В Киото было нечто вроде этого. Например, императорам или охранявшему их ведомству понадобилось усовершенствовать сыск. И вот проектировщикам дворца предлагается так построить царское жилье, чтобы из одного пункта можно было слышать все, что говорится и даже шепчется в любом помещении. По ночам же доски пола каким-то хитроумным способом включались на писк, и никто по всему огромному пространству императорской резиденции не мог пройти бесшумно.
Такой сыск назывался красивым словом «наруита».
А в это время замечательные архитекторы, живописцы, ткачи, а также поэты, актеры, музыканты извивались духовно, чтобы, соблюдая все требования начальства и удовлетворяя правящие вкусы, создавать все-таки то, что они по гамбургскому счету могли признавать искусством.
Так и стояли друг против друга — творец и хозяин. А мы — изволь разгадывай, как это во времена кровавой свары начальников, в шалой забубенности неграмотных рубак мастера искусства творили вещи, оставшиеся на века как знаменатели эпох (хотя сами эпохи обозначались почему-то именами всяких тиранов). Только потом, спустя большое время, рядом с тиранами над лаком прошлого стали всем видимы страшные факты — убийство Пушкина, убийство Рикю, убийство Сократа…
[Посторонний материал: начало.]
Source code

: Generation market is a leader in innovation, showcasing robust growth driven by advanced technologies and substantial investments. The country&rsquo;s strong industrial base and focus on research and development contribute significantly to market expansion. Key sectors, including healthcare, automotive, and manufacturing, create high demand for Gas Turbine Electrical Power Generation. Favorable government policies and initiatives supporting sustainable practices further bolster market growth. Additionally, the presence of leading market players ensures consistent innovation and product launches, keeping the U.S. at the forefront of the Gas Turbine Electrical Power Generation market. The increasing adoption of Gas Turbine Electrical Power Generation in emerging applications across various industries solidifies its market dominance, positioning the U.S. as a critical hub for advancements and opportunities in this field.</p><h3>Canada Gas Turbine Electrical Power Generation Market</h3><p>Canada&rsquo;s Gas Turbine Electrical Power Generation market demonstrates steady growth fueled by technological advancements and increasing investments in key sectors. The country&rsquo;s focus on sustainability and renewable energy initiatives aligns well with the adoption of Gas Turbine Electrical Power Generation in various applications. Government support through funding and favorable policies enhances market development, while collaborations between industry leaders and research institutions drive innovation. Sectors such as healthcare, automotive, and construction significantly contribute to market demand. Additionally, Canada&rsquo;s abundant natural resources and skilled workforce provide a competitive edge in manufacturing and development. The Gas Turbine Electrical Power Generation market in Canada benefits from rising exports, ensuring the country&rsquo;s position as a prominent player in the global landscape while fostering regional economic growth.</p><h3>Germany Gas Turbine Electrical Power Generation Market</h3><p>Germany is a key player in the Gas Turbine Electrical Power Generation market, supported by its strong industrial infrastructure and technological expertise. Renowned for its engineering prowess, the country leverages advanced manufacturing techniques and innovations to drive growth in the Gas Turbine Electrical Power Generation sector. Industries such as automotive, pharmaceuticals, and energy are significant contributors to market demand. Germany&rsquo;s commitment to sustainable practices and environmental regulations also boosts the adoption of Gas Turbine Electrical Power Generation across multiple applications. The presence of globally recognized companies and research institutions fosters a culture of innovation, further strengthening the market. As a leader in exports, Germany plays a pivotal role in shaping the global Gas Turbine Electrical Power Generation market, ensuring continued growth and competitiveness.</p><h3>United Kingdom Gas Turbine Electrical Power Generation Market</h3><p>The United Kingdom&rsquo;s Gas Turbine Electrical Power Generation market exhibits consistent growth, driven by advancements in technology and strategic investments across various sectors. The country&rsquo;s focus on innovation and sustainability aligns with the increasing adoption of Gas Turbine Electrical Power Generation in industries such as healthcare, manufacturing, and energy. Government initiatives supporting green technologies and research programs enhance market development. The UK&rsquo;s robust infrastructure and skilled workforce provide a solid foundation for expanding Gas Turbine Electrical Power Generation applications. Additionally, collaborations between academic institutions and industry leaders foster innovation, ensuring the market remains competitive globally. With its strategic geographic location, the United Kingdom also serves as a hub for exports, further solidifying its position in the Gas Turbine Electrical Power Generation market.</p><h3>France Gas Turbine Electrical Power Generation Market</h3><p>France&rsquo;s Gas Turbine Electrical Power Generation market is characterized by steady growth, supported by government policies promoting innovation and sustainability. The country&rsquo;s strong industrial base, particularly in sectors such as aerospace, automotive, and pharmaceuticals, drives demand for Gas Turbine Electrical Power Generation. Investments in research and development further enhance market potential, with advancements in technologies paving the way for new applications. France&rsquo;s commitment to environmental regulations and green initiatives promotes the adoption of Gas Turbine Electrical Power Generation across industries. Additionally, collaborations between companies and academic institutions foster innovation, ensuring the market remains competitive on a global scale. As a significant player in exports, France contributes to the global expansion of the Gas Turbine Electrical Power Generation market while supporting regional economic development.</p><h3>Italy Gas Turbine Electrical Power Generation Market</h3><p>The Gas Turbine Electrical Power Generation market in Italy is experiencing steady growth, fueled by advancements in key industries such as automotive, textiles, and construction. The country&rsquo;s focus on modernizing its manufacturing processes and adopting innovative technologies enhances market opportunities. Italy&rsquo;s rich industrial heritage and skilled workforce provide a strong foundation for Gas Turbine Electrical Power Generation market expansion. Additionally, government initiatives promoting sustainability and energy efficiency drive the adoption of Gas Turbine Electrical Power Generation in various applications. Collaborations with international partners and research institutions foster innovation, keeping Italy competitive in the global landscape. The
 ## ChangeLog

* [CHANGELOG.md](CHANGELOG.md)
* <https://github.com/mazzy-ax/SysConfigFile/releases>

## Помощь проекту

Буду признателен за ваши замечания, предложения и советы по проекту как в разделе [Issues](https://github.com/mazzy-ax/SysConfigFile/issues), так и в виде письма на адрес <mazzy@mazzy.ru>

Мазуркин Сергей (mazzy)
Я бродил по Киото и вследствие нелепости моего внутреннего устройства вместо успокоения, какое получает каждый нормальный человек, погружаемый в прошлое, когда давность каширует перед его взором подробности исчезнувшей действительности и ставит его вне тогдашних эмоций, непрестанно ежился от толчков сострадания к умученным или от ненависти к властителям, презиравшим любые страдания современников, лишь бы удовлетворялись их державные капризы, которые они искренне считали государственными целями.
Казалось бы, так легко было поддаться традиционному для туристов очарованию. Уж на что храм Небесного Дракона на горе Хиёи, на горе Мудрости, недалеко от центра, — даже он был центром драк! Такой красивый храм, такой мирный монастырь — духовный городок, весь в матовом сиянии драгоценных древесных пород… Тишина и труд. У входа была надпись — каллиграфическая, иероглифическая, патетическая: «Нет работы — нет еды!» — генеральное изречение Пай-Чанга, китайского патриарха Дзэн девятого столетия.
Не знаю, интересовало ли сие высказывание, как и вся дзэнская философия Такаудзи Асикага, который тогда всходил над политическим горизонтом как основатель новой династии сёгунов, то есть военных властителей Японии, только у него были свои соображения относительно секты Дзэн и ее монахов. Он положил сделать Дзэн главной идейной силой против всех прочих буддистских сект и против императорского авторитета. Он вызвал к себе Кокуси Мусо — поэта, каллиграфа, философа, архитектора и вообще человека, которого уже тогда называли Мастером Нации, — и приказал ему заняться строительством храма и монастыря Дзэн. Не знаю, как шел этот разговор, но боюсь утверждать, что Мусо смотрел на начальника исподлобья, тая ненависть к тирану. Пожалуй, было даже наоборот.
Может быть, в течение многих лет талантливый и ученый человек производил внутри себя странную работу, нелепую на первый взгляд. Он стремился внушить себе мысль, что сей Асикага осведомлен о стране лучше, чем кто-либо, и видит то, что другим не видать. Он внушал себе, что Асикага проник в душу народа глубже, чем кто-либо, и понимает, как с ним, с народом, надо обращаться. Наконец, что Такаудзи обладает особым интуитивным аппаратом, называемым в просторечье гениальностью. И потому все его недостатки, которые коробят добрых, утонченных и образованных, на самом деле суть достоинства — стоит только рассматривать их в плане историческом. Он добился от себя искренней веры, что Асикага отнюдь не тупица, а идеал целеустремленности, что он не садист, а образец непреклонности, что он не властолюбец, а взваливший на себя бремя власти, непосильное для других… Возможно, дело самогипноза дошло даже до того, что Мусо заобожал своего хозяина.
Он принялся за работу. Его талант, его знания, его чувство прекрасного были направлены к исполнению воли человека, которого он вообразил себе воплощением времени и народа. Он сотворил себе сам этого человека. Иначе он не мог бы проектировать храм. И он создал шедевр архитектуры и паркового искусства — храм Небесного Дракона.